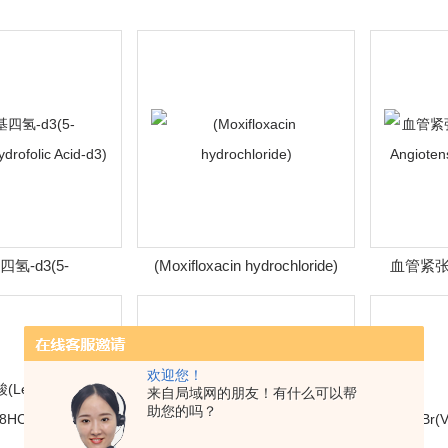
四氢-d3(5-
(Moxifloxacin hydrochloride)
血管紧张素I
ydrofolic Acid-d3)
Angioten
欢迎您！
来自局域网的朋友！有什么可以帮
助您的吗？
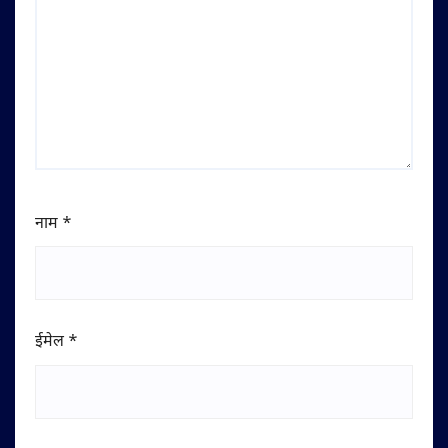
नाम
*
ईमेल
*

--------

◆ WHAT THE TASK REQUIRES
Can you rewrite the text read from the listing above as a JSON list of strings, one string per line, with blank lines left out and the pictures omitted?

◆ SOLUTION TO THIS PROBLEM
[
  "四氢-d3(5-",
  "(Moxifloxacin hydrochloride)",
  "血管紧张素I",
  "ydrofolic Acid-d3)",
  "Angioten",
  "欢迎您！",
  "来自局域网的朋友！有什么可以帮",
  "助您的吗？",
  "नाम",
  "*",
  "ईमेल",
  "*"
]